START SUPPLIED DATA

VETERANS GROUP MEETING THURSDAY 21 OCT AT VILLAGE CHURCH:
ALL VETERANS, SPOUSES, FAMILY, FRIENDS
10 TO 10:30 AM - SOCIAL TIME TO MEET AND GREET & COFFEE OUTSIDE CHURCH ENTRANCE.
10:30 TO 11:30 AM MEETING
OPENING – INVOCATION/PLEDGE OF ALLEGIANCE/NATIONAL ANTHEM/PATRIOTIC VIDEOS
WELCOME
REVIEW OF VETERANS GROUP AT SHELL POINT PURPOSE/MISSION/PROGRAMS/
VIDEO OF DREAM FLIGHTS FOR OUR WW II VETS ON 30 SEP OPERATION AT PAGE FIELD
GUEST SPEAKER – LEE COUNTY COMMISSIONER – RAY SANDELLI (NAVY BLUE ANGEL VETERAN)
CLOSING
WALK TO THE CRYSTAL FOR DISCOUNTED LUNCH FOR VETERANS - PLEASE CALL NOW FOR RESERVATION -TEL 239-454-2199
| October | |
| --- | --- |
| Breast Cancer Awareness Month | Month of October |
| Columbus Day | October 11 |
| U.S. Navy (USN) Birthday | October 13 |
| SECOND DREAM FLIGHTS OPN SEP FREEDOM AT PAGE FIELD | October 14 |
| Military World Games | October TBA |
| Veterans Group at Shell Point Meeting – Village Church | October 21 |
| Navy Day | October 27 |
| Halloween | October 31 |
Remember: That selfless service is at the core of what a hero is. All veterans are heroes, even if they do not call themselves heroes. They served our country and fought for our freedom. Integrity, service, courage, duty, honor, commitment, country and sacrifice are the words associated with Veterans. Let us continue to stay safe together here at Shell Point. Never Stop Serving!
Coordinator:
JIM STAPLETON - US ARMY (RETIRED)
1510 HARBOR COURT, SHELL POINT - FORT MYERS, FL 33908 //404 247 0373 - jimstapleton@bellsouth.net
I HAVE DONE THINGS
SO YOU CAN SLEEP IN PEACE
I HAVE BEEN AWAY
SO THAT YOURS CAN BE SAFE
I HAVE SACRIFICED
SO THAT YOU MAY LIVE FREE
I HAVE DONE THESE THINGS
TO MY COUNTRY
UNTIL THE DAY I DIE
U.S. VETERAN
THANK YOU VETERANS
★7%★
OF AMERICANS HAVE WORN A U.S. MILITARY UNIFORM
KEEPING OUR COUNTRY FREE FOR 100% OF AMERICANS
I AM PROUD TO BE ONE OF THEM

END SUPPLIED DATA

● **ACTIVITY**
Which lines of the data contain "FIELD"? Copy them all.

● **REPLY**
VIDEO OF DREAM FLIGHTS FOR OUR WW II VETS ON 30 SEP OPERATION AT PAGE FIELD
| SECOND DREAM FLIGHTS OPN SEP FREEDOM AT PAGE FIELD | October 14 |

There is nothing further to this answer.